Badanti in nero «Punta dell’iceberg»

Due cooperative, 329 badanti a cui non sono stati pagati i contributi, 5 milioni nascosti al fisco. Li ha scoperti, dopo mesi di indagini, la Guardia di Finanza di Gallarate. «Eppure è solo la punta dell’Iceberg».

A parlare è , presidente cittadino delle Acli. L’associazione cattolica dei lavoratori gestisce, su autorizzazione del ministero del Welfare, un servizio di intermediazione. In altre parole, fa incontrare la domanda con l’offerta. Ed organizza corsi di formazione per le badanti.

«Purtroppo fenomeni come quello scoperto dalla GdF sono diffusi da anni e non solo per colpa delle cooperative. Anche le famiglie giocano un ruolo importante», afferma il responsabile dell’associazione che ha sede in via Agnelli.

Per capire perché basta fare due conti. «Lo stipendio medio di una badante assunta in regola e presente 24 ore su 24 oscilla tra i 1.100 ed i 1.200 euro al mese», spiega Naggi, «aggiungendo i contributi, il costo supera i 2mila euro». Si capisce, dunque, perché «dal punto di vista economico la tentazione di averla in nero è molto forte».
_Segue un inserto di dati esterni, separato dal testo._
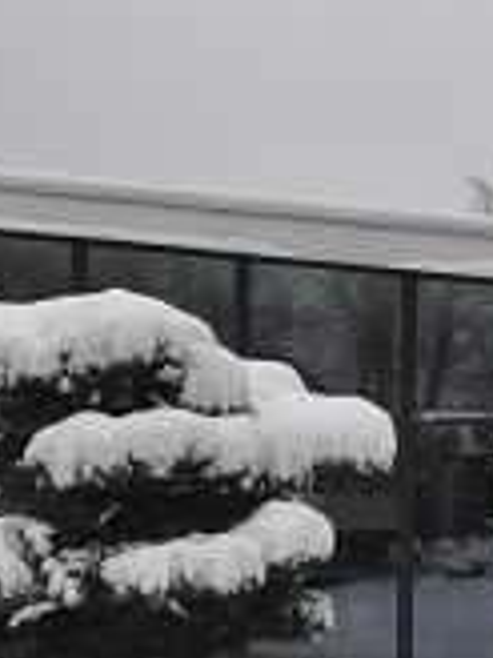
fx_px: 1963
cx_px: 144
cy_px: 610
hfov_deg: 14.3
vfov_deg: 18.6
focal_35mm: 103
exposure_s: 1/125
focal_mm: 25
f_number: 11
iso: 400
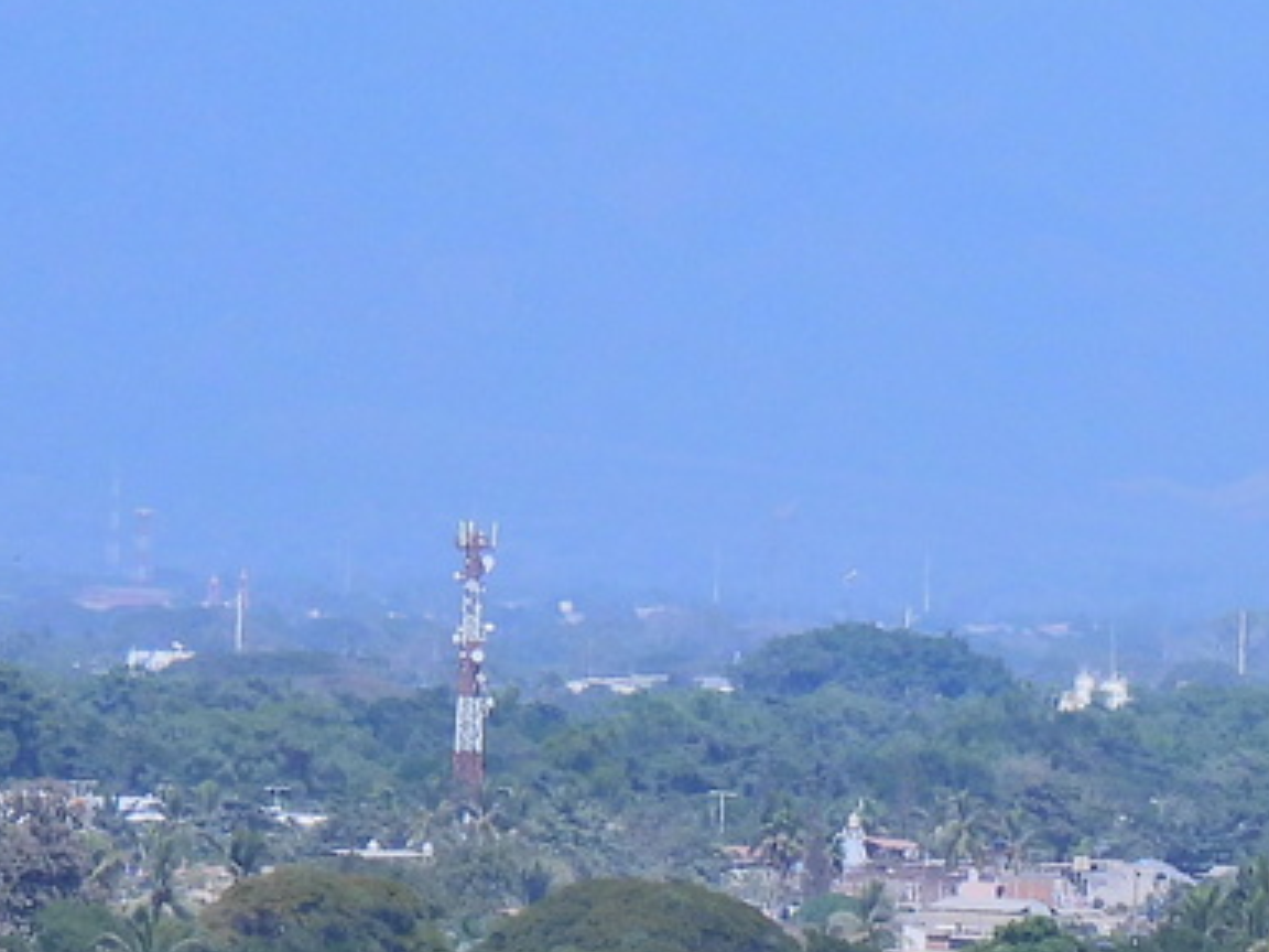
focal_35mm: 733
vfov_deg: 2.0
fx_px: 26871
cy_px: 1491
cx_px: 1490
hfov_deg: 2.7
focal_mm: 39.3
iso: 100
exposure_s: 1/1250
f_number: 4.5
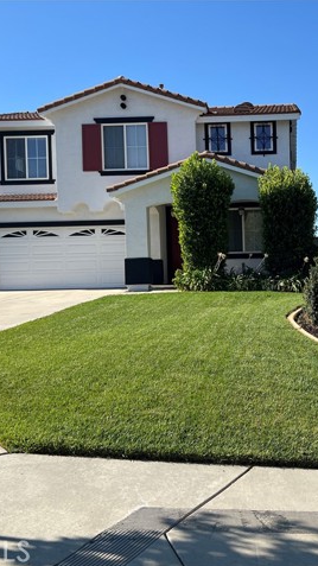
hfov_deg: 30.1
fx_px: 570
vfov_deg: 52.8
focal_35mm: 38
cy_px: 284
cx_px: 274
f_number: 1.5
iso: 50
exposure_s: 1/3165
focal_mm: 5.7
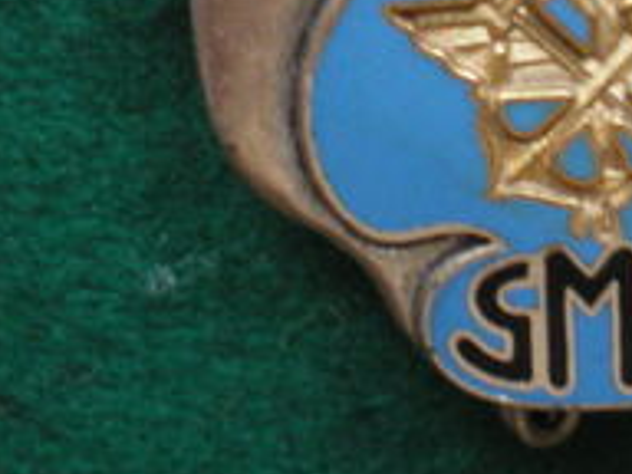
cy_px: -92
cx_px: 514
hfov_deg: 20.4
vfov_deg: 15.0
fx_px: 1734
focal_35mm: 95
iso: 400
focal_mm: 6.3
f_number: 3.1
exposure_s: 1/25
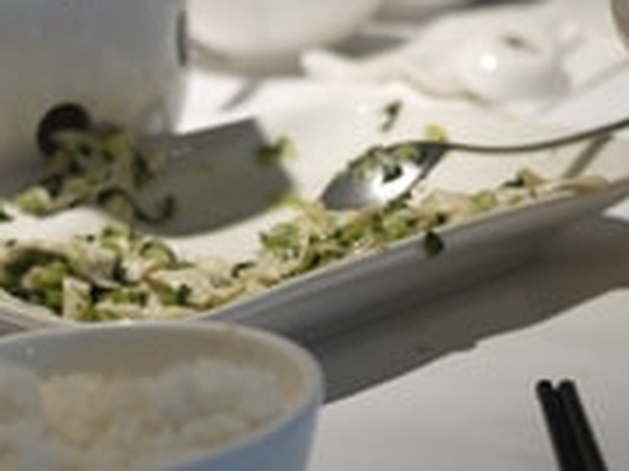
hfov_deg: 13.7
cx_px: 580
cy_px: 264
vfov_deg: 10.4
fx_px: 2597
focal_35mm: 143
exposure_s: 1/60
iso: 200
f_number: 1.7
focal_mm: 20
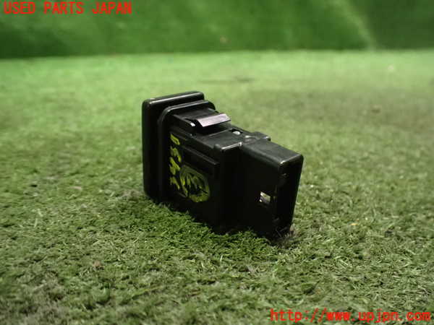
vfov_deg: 46.8
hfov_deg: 60.0
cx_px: 217
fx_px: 376
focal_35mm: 30
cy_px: 162
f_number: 2.3
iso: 1250
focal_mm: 5.4
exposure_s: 1/30
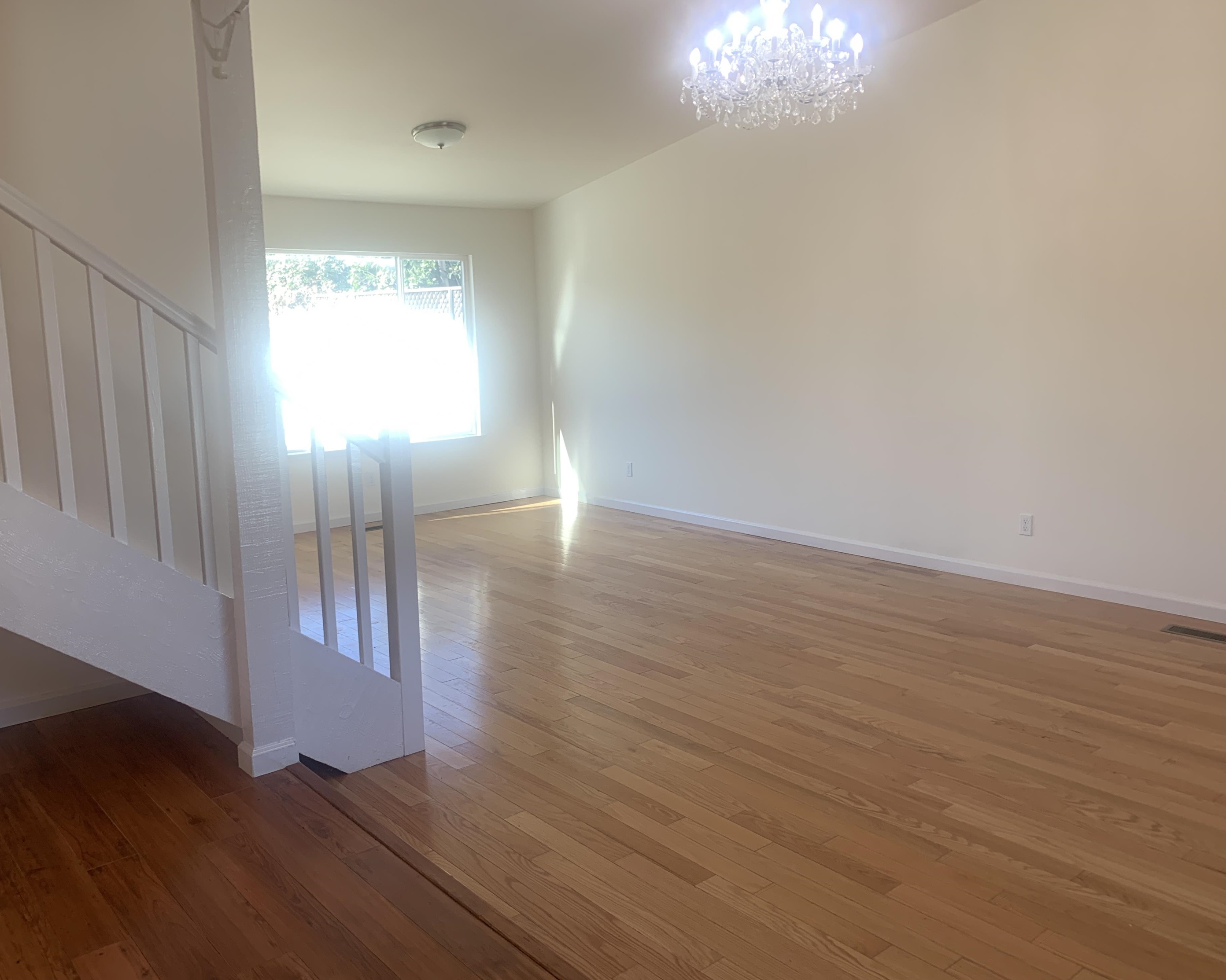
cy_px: 476
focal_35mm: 28
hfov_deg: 62.2
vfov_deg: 51.5
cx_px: 604
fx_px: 1016
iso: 25
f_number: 1.8
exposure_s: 1/120
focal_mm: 4.25
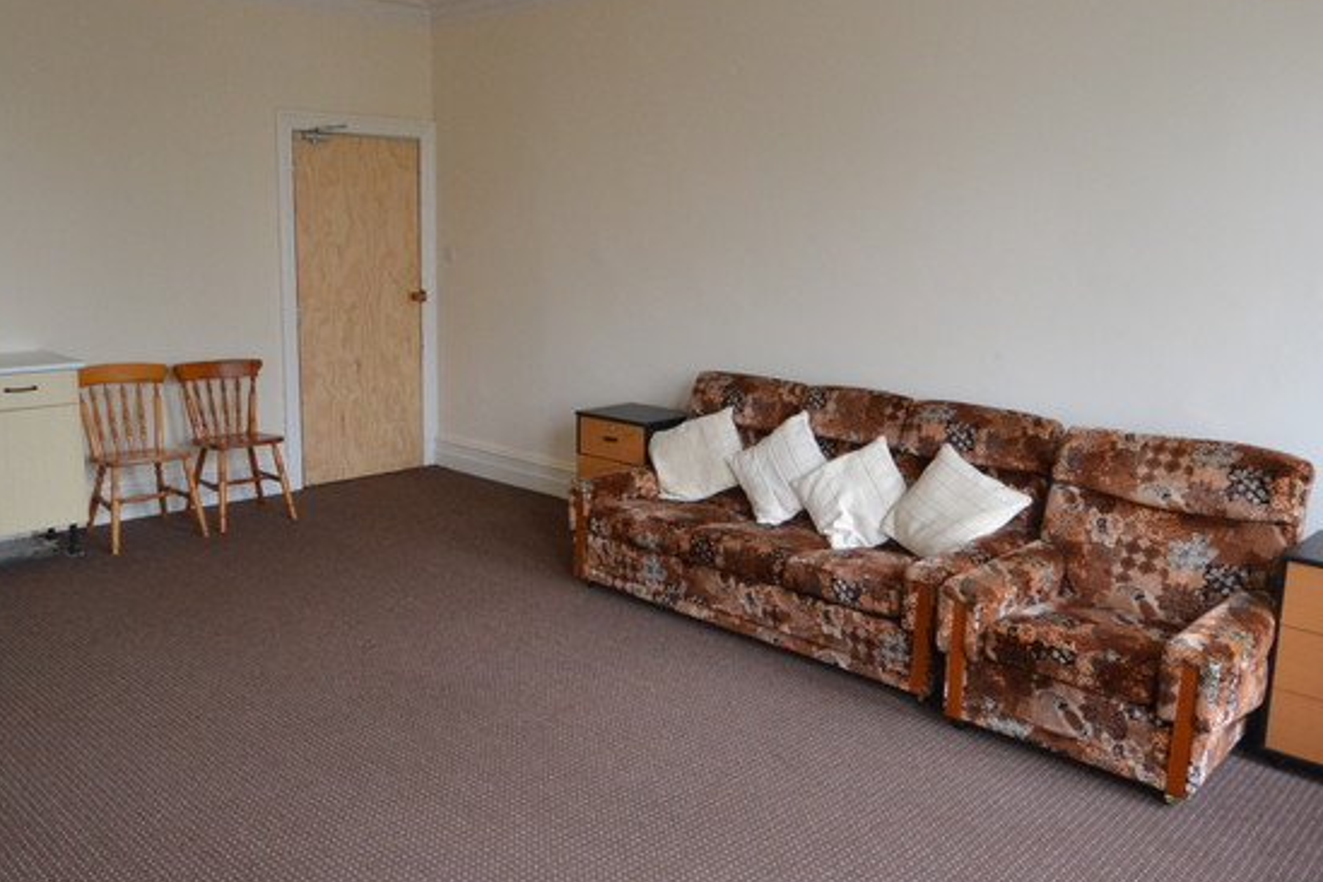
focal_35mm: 28
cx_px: 668
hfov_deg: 65.5
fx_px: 1029
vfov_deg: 46.4
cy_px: 416
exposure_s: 1/60
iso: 1000
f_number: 4
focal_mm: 10
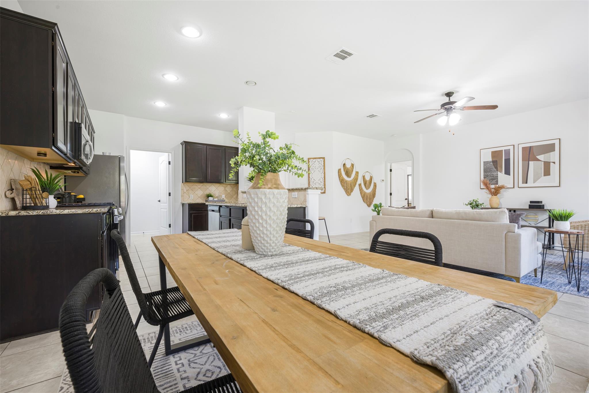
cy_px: 196
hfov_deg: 98.5
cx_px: 294
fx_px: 254
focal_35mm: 16
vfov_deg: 75.5
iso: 250
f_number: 11
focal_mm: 15.5
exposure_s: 1/2
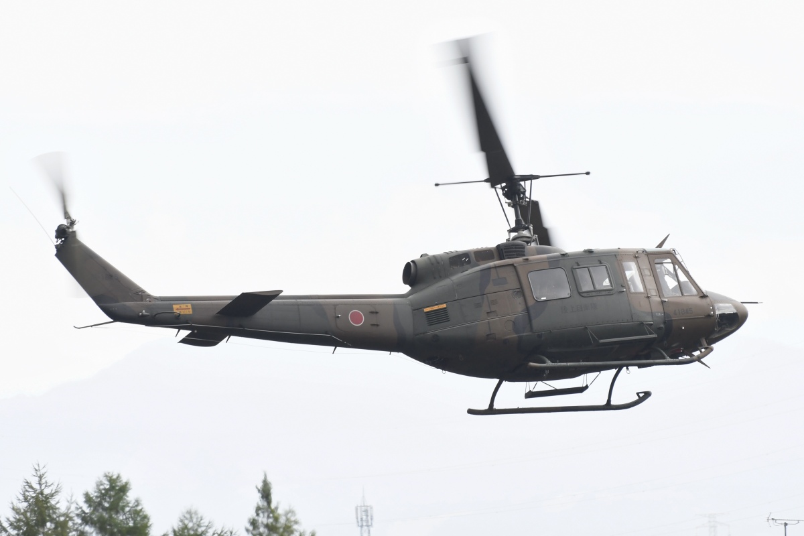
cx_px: 402
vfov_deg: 3.8
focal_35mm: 360
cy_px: 268
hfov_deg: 5.7
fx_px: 8039
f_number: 7.1
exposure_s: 1/320
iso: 400
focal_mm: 240
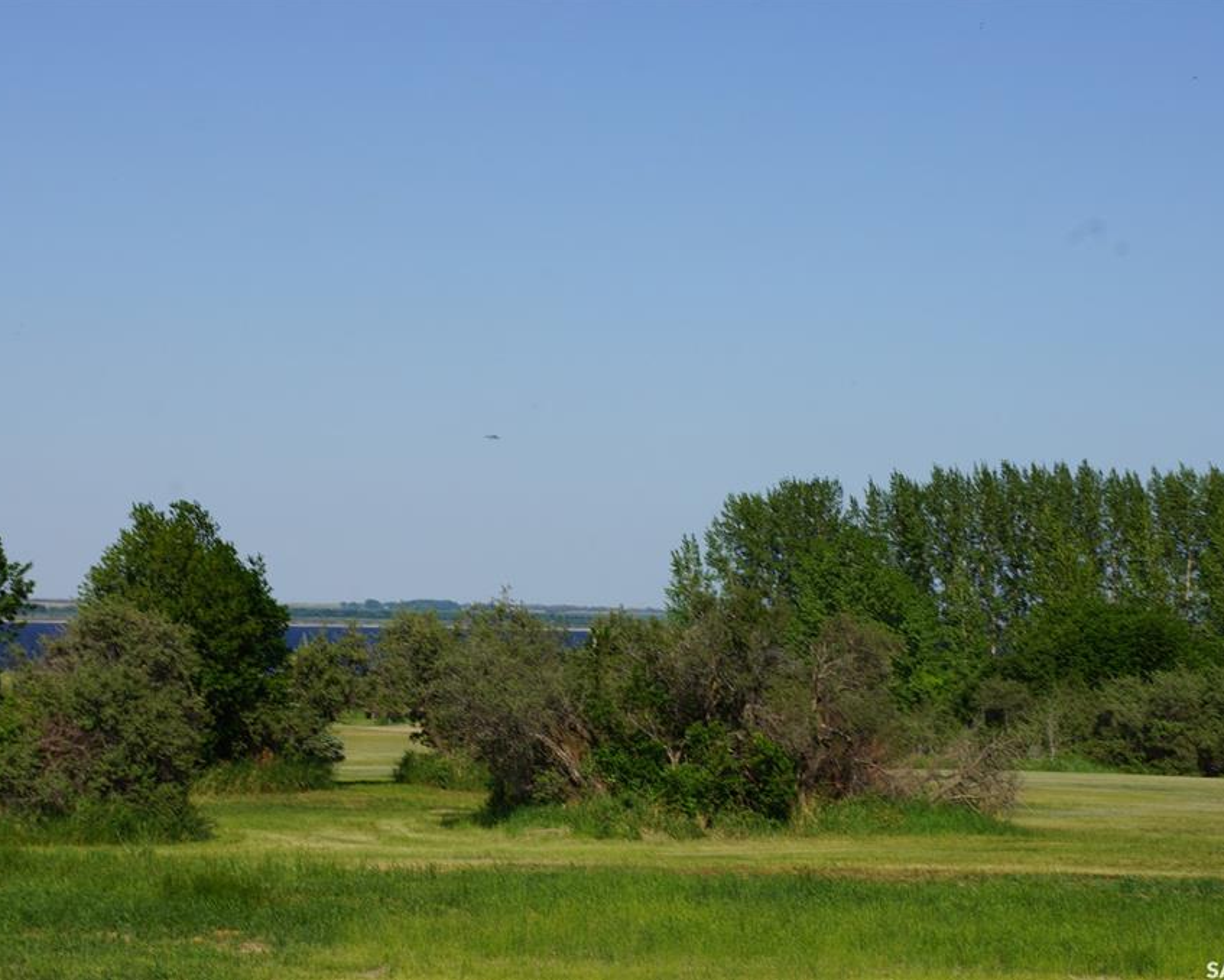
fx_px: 3390
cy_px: 489
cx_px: 610
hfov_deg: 20.5
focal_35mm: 94
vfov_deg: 16.4
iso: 100
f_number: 13
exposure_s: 1/200
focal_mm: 55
Un circuito che si alimenta grazie al passaparola: «magari c’è la famiglia che ha bisogno di una persona, sa che dei conoscenti ne hanno presa una. Oppure sono le stesse badanti: magari devono rientrare in patria e allora segnalano alle colleghe che si libera un posto». Assumere in nero una persona che si occupi di un anziano costituisce però un reato. Che raddoppia se si tratta di una straniera non regolare. «Si incorre nel favoreggiamento all’immigrazione clandestina». Difficile, però, essere scoperti: «siccome si lavora in casa, è complicato effettuare dei controlli. Anzi, diciamo che sono del tutto assenti».

È impossibile dire quante siano le badanti attive in città. «Certamente si tratta di un fenomeno più diffuso che in altre zone, non foss’altro perché la presenza di stranieri qui è doppia rispetto alla media regionale». Oltretutto, «a Gallarate operano persone che risiedono altrove, diciamo che si copre un bacino che va dalla provincia di Novara fino all’alto milanese».

C’è però un dato ulteriore che emerge: se le donne, alle quali le due cooperative “pizzicate” dalla Gdf non versavano i contributi, erano tutte di nazionalità rumena, la professione di badante è sempre più diffusa tra le cittadine italiane.

«Assistiamo a questo fenomeno: molte signore che perdono il posto di lavoro e rimangono a casa e magari cominciano ad accudire un anziano bisognoso presente in famiglia». L’incremento lo si vede leggendo i nomi delle iscritte ai corsi di formazione, sempre più spesso “nostrani”.

Rispetto alle colleghe straniere «più difficilmente le donne italiane accettano di lavorare in nero. La immigrate, pur di portare a casa uno stipendio, invece sì». Anche se, conclude Naggi, l’unico risultato di questa forte concorrenza «è una guerra tra poveri».